● Saved data entries:
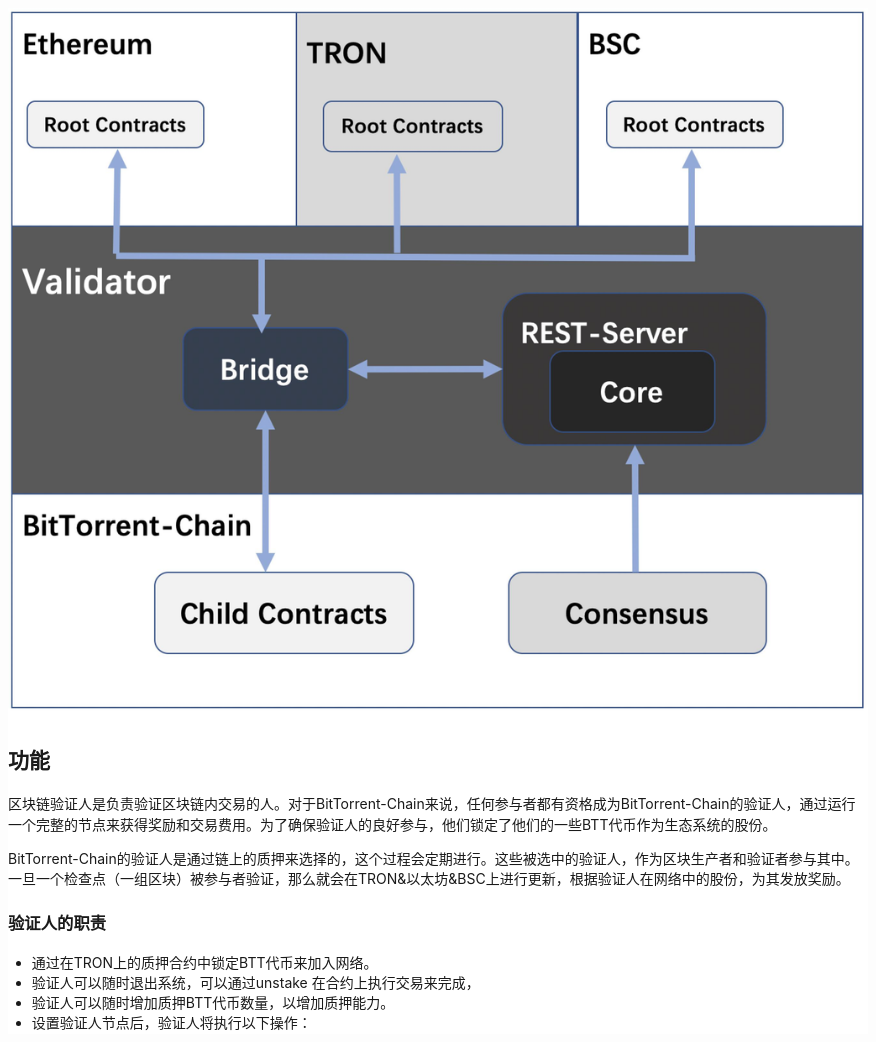 ![image](../pics/architecture.jpg)

## 功能

区块链验证人是负责验证区块链内交易的人。对于BitTorrent-Chain来说，任何参与者都有资格成为BitTorrent-Chain的验证人，通过运行一个完整的节点来获得奖励和交易费用。为了确保验证人的良好参与，他们锁定了他们的一些BTT代币作为生态系统的股份。

BitTorrent-Chain的验证人是通过链上的质押来选择的，这个过程会定期进行。这些被选中的验证人，作为区块生产者和验证者参与其中。一旦一个检查点（一组区块）被参与者验证，那么就会在TRON&以太坊&BSC上进行更新，根据验证人在网络中的股份，为其发放奖励。

### 验证人的职责

* 通过在TRON上的质押合约中锁定BTT代币来加入网络。
* 验证人可以随时退出系统，可以通过unstake 在合约上执行交易来完成，
* 验证人可以随时增加质押BTT代币数量，以增加质押能力。
* 设置验证人节点后，验证人将执行以下操作：
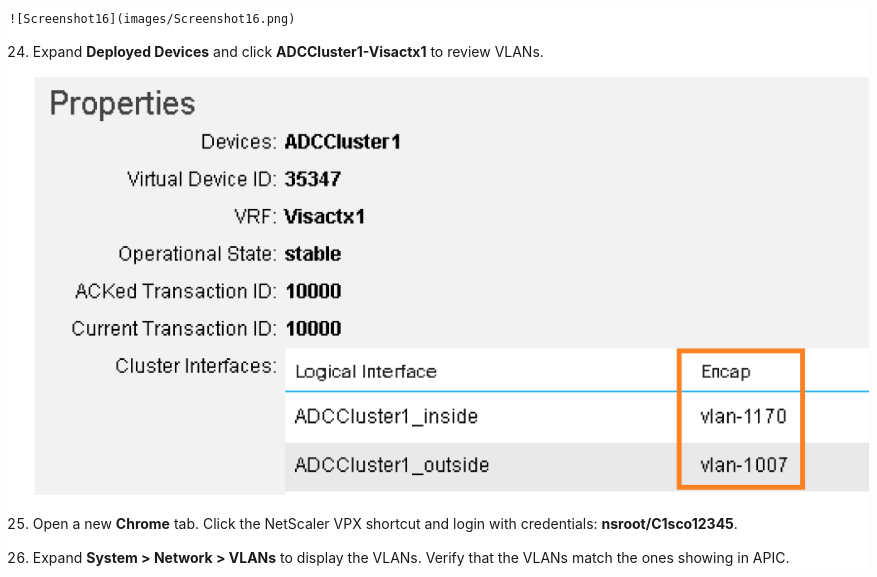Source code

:     ![Screenshot16](images/Screenshot16.png)

24. Expand **Deployed Devices** and click **ADCCluster1-Visactx1** to review VLANs.

    ![Screenshot17](images/Screenshot17.png)
   
25. Open a new **Chrome** tab. Click the NetScaler VPX shortcut and login with credentials: **nsroot/C1sco12345**.

26. Expand **System > Network > VLANs** to display the VLANs. Verify that the VLANs match the ones showing in APIC.
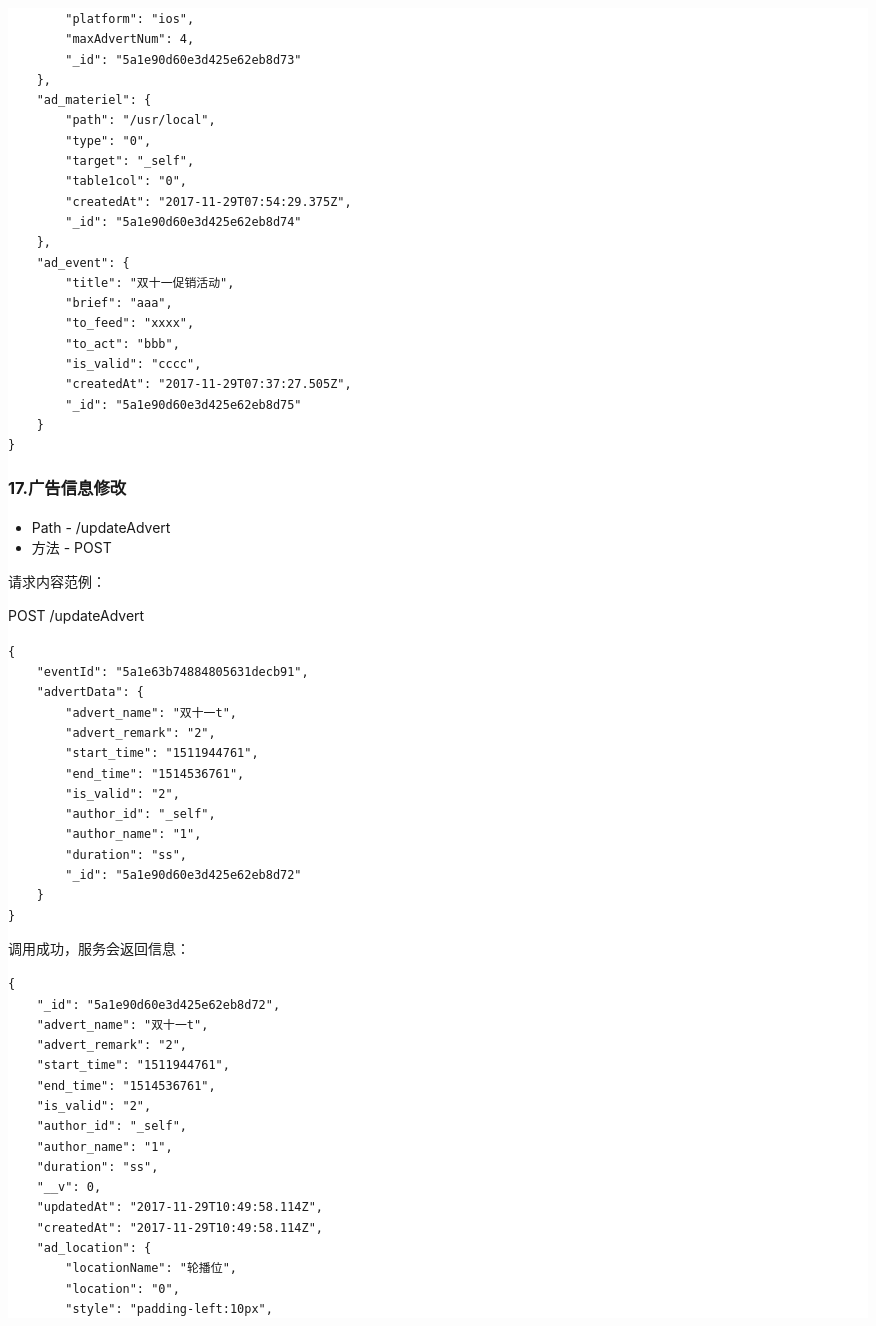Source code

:             "platform": "ios",
            "maxAdvertNum": 4,
            "_id": "5a1e90d60e3d425e62eb8d73"
        },
        "ad_materiel": {
            "path": "/usr/local",
            "type": "0",
            "target": "_self",
            "table1col": "0",
            "createdAt": "2017-11-29T07:54:29.375Z",
            "_id": "5a1e90d60e3d425e62eb8d74"
        },
        "ad_event": {
            "title": "双十一促销活动",
            "brief": "aaa",
            "to_feed": "xxxx",
            "to_act": "bbb",
            "is_valid": "cccc",
            "createdAt": "2017-11-29T07:37:27.505Z",
            "_id": "5a1e90d60e3d425e62eb8d75"
        }
    }
        
### 17.广告信息修改

* Path - /updateAdvert
* 方法 - POST

请求内容范例：

 POST /updateAdvert
     
    {
        "eventId": "5a1e63b74884805631decb91",
        "advertData": {
            "advert_name": "双十一t",
            "advert_remark": "2",
            "start_time": "1511944761",
            "end_time": "1514536761",
            "is_valid": "2",
            "author_id": "_self",
            "author_name": "1",
            "duration": "ss",
            "_id": "5a1e90d60e3d425e62eb8d72"
        }
    }
  
调用成功，服务会返回信息：

    {
        "_id": "5a1e90d60e3d425e62eb8d72",
        "advert_name": "双十一t",
        "advert_remark": "2",
        "start_time": "1511944761",
        "end_time": "1514536761",
        "is_valid": "2",
        "author_id": "_self",
        "author_name": "1",
        "duration": "ss",
        "__v": 0,
        "updatedAt": "2017-11-29T10:49:58.114Z",
        "createdAt": "2017-11-29T10:49:58.114Z",
        "ad_location": {
            "locationName": "轮播位",
            "location": "0",
            "style": "padding-left:10px",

● Required action: Copy all records exactly; omit images.

● Result of this exercise:
 ![image](../pics/architecture.jpg)

## 功能

区块链验证人是负责验证区块链内交易的人。对于BitTorrent-Chain来说，任何参与者都有资格成为BitTorrent-Chain的验证人，通过运行一个完整的节点来获得奖励和交易费用。为了确保验证人的良好参与，他们锁定了他们的一些BTT代币作为生态系统的股份。

BitTorrent-Chain的验证人是通过链上的质押来选择的，这个过程会定期进行。这些被选中的验证人，作为区块生产者和验证者参与其中。一旦一个检查点（一组区块）被参与者验证，那么就会在TRON&以太坊&BSC上进行更新，根据验证人在网络中的股份，为其发放奖励。

### 验证人的职责

* 通过在TRON上的质押合约中锁定BTT代币来加入网络。
* 验证人可以随时退出系统，可以通过unstake 在合约上执行交易来完成，
* 验证人可以随时增加质押BTT代币数量，以增加质押能力。
* 设置验证人节点后，验证人将执行以下操作：
Source code

:     ![Screenshot16](images/Screenshot16.png)

24. Expand **Deployed Devices** and click **ADCCluster1-Visactx1** to review VLANs.

    ![Screenshot17](images/Screenshot17.png)
   
25. Open a new **Chrome** tab. Click the NetScaler VPX shortcut and login with credentials: **nsroot/C1sco12345**.

26. Expand **System > Network > VLANs** to display the VLANs. Verify that the VLANs match the ones showing in APIC.
Source code

:             "platform": "ios",
            "maxAdvertNum": 4,
            "_id": "5a1e90d60e3d425e62eb8d73"
        },
        "ad_materiel": {
            "path": "/usr/local",
            "type": "0",
            "target": "_self",
            "table1col": "0",
            "createdAt": "2017-11-29T07:54:29.375Z",
            "_id": "5a1e90d60e3d425e62eb8d74"
        },
        "ad_event": {
            "title": "双十一促销活动",
            "brief": "aaa",
            "to_feed": "xxxx",
            "to_act": "bbb",
            "is_valid": "cccc",
            "createdAt": "2017-11-29T07:37:27.505Z",
            "_id": "5a1e90d60e3d425e62eb8d75"
        }
    }
        
### 17.广告信息修改

* Path - /updateAdvert
* 方法 - POST

请求内容范例：

 POST /updateAdvert
     
    {
        "eventId": "5a1e63b74884805631decb91",
        "advertData": {
            "advert_name": "双十一t",
            "advert_remark": "2",
            "start_time": "1511944761",
            "end_time": "1514536761",
            "is_valid": "2",
            "author_id": "_self",
            "author_name": "1",
            "duration": "ss",
            "_id": "5a1e90d60e3d425e62eb8d72"
        }
    }
  
调用成功，服务会返回信息：

    {
        "_id": "5a1e90d60e3d425e62eb8d72",
        "advert_name": "双十一t",
        "advert_remark": "2",
        "start_time": "1511944761",
        "end_time": "1514536761",
        "is_valid": "2",
        "author_id": "_self",
        "author_name": "1",
        "duration": "ss",
        "__v": 0,
        "updatedAt": "2017-11-29T10:49:58.114Z",
        "createdAt": "2017-11-29T10:49:58.114Z",
        "ad_location": {
            "locationName": "轮播位",
            "location": "0",
            "style": "padding-left:10px",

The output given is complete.